Exercise. Give again, exactly as written, the lines of the records below from the line with "the green tree at point (354, 87) 21.27" to the line with "Each listed distance". Both end lines count; pictures do not.
*** Block opens ***
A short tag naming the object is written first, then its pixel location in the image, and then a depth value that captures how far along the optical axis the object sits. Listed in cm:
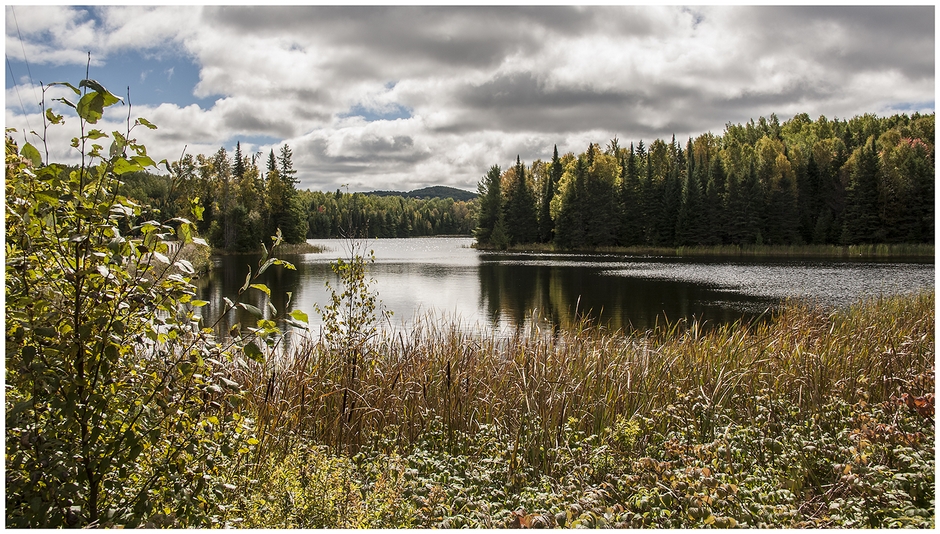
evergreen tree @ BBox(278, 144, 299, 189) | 7294
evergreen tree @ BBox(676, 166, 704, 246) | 5975
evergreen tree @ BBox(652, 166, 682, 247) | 6181
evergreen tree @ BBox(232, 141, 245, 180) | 7450
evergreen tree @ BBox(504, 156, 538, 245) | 7219
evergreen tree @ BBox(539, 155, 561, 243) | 7288
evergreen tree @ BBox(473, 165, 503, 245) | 7631
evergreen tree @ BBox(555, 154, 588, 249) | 6525
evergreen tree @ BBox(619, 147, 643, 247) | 6475
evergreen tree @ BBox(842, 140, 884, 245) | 5250
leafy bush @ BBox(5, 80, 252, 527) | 223
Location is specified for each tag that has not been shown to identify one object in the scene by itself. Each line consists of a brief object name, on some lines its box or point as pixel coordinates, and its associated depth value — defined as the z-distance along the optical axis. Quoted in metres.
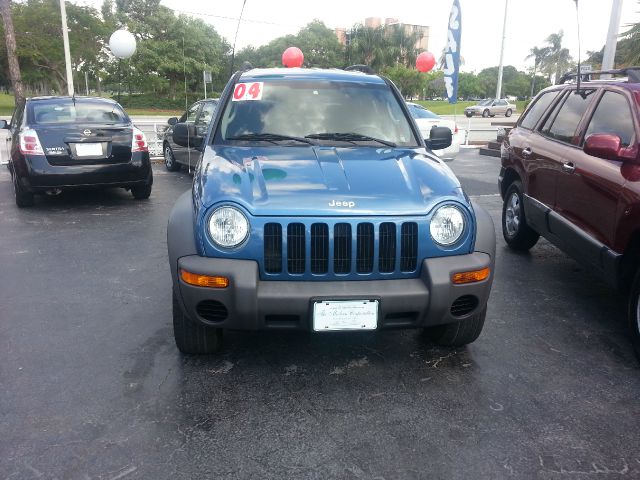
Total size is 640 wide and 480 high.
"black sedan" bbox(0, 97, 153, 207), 7.19
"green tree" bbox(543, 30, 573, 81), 87.12
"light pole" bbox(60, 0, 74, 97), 15.11
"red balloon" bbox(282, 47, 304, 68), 18.75
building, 57.34
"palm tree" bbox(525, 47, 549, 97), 90.56
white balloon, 16.88
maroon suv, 3.58
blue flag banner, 18.00
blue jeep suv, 2.77
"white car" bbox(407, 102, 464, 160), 12.17
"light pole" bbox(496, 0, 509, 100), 23.83
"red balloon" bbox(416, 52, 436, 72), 21.06
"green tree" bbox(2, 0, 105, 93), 32.06
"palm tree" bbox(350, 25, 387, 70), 55.59
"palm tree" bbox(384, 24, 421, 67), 56.66
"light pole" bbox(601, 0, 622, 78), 11.55
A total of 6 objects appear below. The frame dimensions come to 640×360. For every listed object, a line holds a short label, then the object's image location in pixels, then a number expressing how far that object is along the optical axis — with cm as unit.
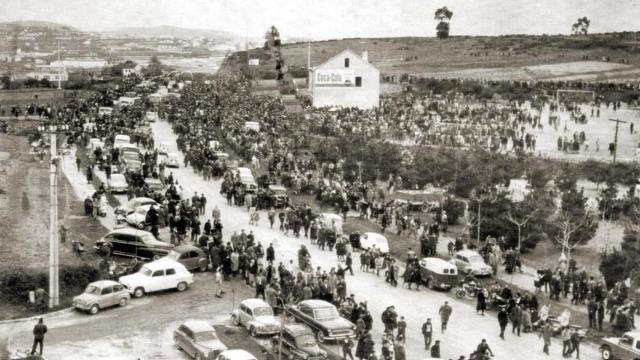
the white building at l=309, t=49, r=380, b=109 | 8569
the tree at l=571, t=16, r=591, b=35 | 15712
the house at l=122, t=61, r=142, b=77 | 13312
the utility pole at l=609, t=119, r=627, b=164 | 5999
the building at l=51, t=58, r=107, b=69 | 14844
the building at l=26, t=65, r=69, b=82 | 10919
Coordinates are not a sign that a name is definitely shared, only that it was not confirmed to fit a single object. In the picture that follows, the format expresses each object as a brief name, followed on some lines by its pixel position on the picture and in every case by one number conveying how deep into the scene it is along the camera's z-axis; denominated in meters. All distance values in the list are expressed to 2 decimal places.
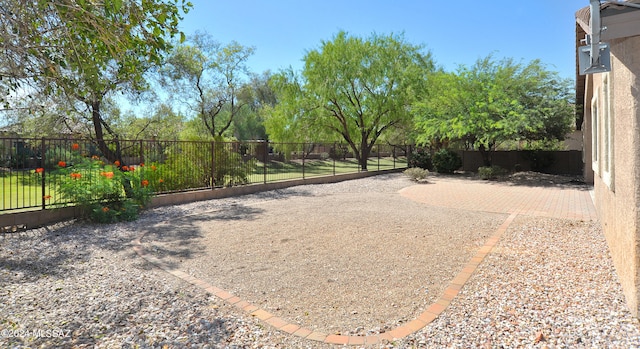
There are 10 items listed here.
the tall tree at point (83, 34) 5.02
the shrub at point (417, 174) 17.98
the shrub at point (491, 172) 18.34
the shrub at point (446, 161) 21.56
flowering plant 8.00
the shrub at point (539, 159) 21.08
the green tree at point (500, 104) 15.56
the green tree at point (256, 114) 35.62
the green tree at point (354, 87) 21.27
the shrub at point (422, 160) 23.12
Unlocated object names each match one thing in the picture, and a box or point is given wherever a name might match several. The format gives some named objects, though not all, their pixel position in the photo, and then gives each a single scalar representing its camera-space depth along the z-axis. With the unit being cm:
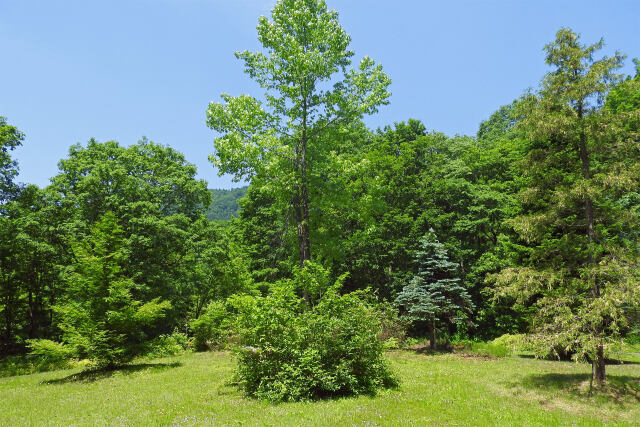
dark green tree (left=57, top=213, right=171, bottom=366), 1672
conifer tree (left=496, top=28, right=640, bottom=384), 1072
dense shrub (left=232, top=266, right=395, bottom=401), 1073
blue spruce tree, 2230
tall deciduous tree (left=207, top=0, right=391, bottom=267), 1584
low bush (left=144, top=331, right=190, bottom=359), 1848
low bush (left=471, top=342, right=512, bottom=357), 2002
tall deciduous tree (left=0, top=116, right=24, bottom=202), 2327
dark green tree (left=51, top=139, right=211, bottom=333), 2428
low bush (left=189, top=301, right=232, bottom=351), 2508
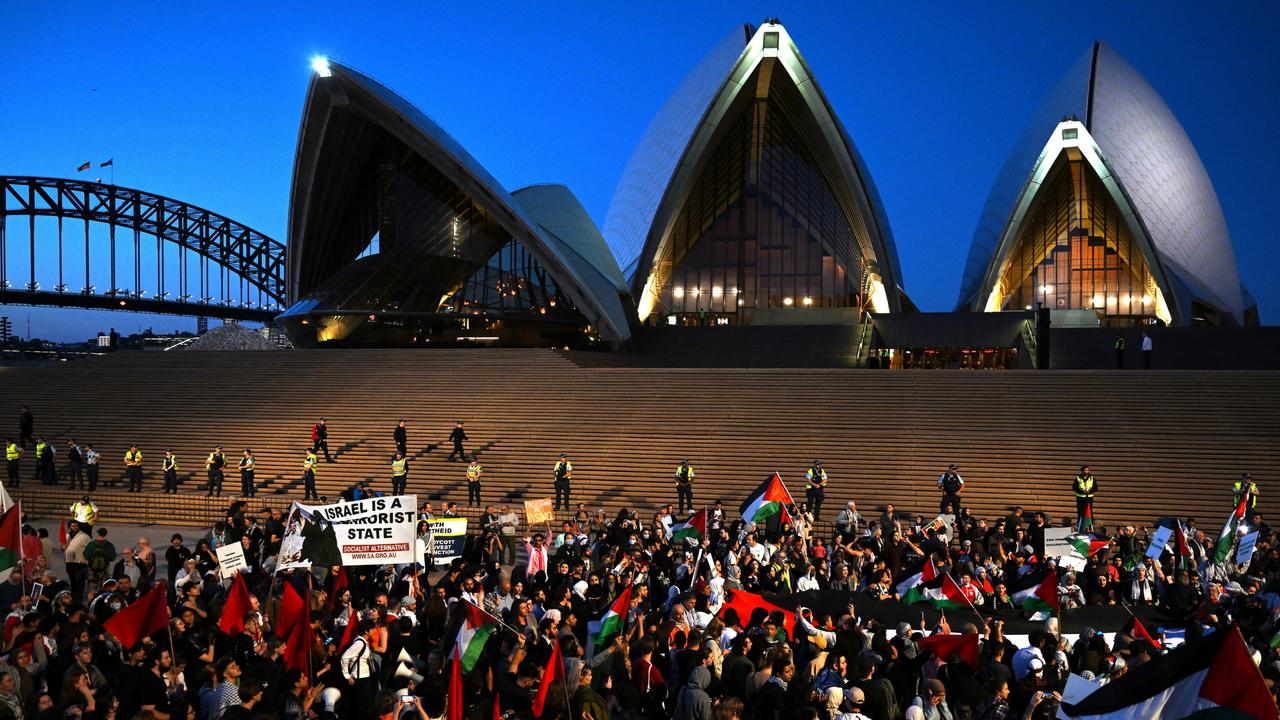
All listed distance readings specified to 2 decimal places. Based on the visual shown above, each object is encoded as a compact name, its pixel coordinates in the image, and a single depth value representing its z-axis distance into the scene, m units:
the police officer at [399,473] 17.11
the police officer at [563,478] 17.08
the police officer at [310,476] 17.30
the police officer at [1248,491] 13.64
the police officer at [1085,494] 15.07
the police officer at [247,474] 17.80
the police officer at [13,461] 18.66
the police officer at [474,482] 16.92
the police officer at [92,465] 18.48
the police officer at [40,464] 19.17
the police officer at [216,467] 17.75
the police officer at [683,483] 16.59
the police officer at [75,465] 18.46
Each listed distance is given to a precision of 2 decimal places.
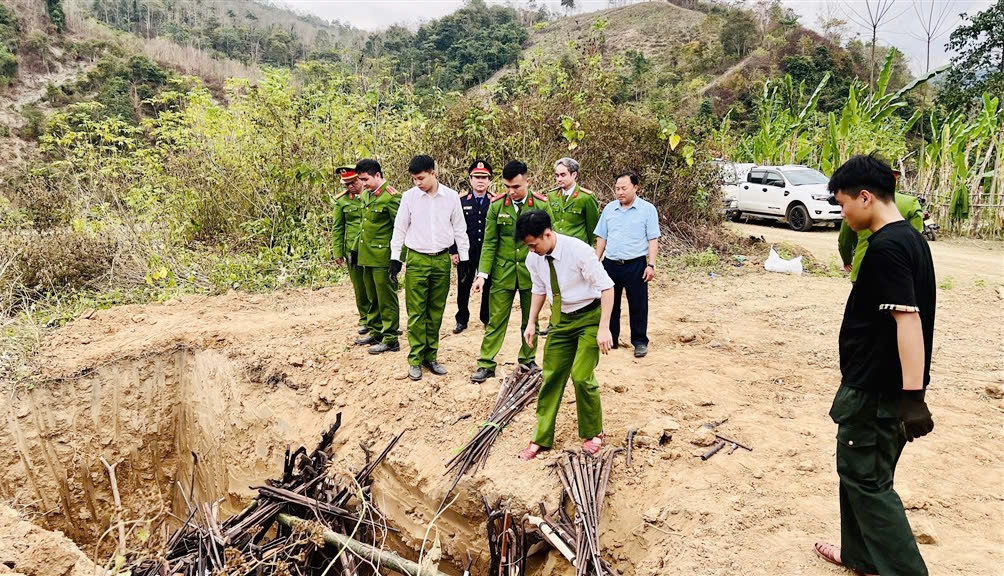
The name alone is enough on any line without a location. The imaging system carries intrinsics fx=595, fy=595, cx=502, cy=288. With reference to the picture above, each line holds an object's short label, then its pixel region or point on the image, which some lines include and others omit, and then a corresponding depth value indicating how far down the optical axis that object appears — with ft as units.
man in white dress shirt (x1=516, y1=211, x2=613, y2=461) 11.98
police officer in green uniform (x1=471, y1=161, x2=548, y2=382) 17.17
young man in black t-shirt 7.62
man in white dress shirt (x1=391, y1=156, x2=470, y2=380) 17.42
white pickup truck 45.91
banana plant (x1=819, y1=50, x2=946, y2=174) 48.11
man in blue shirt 18.89
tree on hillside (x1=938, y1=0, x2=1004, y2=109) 60.13
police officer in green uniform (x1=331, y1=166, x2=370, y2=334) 20.43
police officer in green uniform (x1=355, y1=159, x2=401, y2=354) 18.92
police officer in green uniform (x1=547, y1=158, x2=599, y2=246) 18.51
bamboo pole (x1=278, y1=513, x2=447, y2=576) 11.89
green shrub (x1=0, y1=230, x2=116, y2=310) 27.76
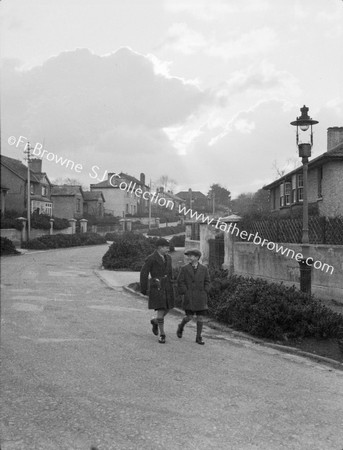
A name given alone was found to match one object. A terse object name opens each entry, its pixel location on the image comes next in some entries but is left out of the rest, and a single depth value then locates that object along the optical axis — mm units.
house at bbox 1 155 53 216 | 56719
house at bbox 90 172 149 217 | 89694
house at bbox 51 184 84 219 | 72362
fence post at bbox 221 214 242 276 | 17266
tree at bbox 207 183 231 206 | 114500
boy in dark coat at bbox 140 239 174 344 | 9047
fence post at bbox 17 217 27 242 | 46353
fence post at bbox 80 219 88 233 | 61281
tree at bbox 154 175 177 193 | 129125
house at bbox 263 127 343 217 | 25453
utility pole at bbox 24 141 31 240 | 46044
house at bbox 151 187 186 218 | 98562
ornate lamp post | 10047
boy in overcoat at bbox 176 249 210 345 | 8922
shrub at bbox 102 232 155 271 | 26219
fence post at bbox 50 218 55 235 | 52741
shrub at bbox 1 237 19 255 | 35781
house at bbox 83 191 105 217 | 79812
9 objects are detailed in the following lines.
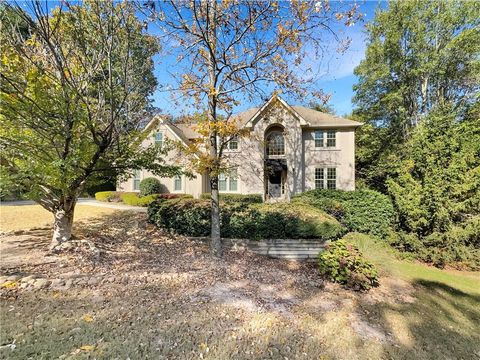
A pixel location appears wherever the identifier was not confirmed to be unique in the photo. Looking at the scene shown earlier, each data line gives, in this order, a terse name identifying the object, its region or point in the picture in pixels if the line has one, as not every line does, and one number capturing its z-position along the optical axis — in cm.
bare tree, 686
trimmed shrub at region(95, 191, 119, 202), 1741
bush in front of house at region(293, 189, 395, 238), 1271
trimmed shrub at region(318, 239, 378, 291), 673
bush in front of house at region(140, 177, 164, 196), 1806
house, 1842
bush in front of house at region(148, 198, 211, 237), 972
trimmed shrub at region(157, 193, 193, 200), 1671
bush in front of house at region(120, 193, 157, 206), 1547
*** Block closes ***
Response area.
the green tree at point (354, 87) 21.27
the shrub at point (422, 160) 23.12
Unlocated object names each match one thing in the picture, and a box or point is given wherever a name might match several. The format gives some named objects, though not all, their pixel position in the photo, and then gives each a single scalar representing its camera-space depth along the z-axis. With the unit being cm:
dark green tree (left=57, top=213, right=171, bottom=366), 1672
conifer tree (left=496, top=28, right=640, bottom=384), 1072
dense shrub (left=232, top=266, right=395, bottom=401), 1073
blue spruce tree, 2230
tall deciduous tree (left=207, top=0, right=391, bottom=267), 1584
low bush (left=144, top=331, right=190, bottom=359), 1848
low bush (left=471, top=342, right=512, bottom=357), 2002
tall deciduous tree (left=0, top=116, right=24, bottom=202), 2327
dark green tree (left=51, top=139, right=211, bottom=333), 2428
low bush (left=189, top=301, right=232, bottom=351), 2508
All listed distance readings specified to 2 decimal places. Based on the visual shown above, each object is encoded as a compact name, its pixel coordinates in the image, and a single depth value representing its z-axis distance into the scene, m units:
the police officer at [399,473] 17.11
the police officer at [563,478] 17.08
the police officer at [310,476] 17.30
the police officer at [1248,491] 13.64
the police officer at [1085,494] 15.07
the police officer at [247,474] 17.80
the police officer at [13,461] 18.66
the police officer at [474,482] 16.92
the police officer at [92,465] 18.48
the police officer at [40,464] 19.17
the police officer at [216,467] 17.75
the police officer at [683,483] 16.59
the police officer at [75,465] 18.46
Each listed distance is given to a precision of 2 decimal places.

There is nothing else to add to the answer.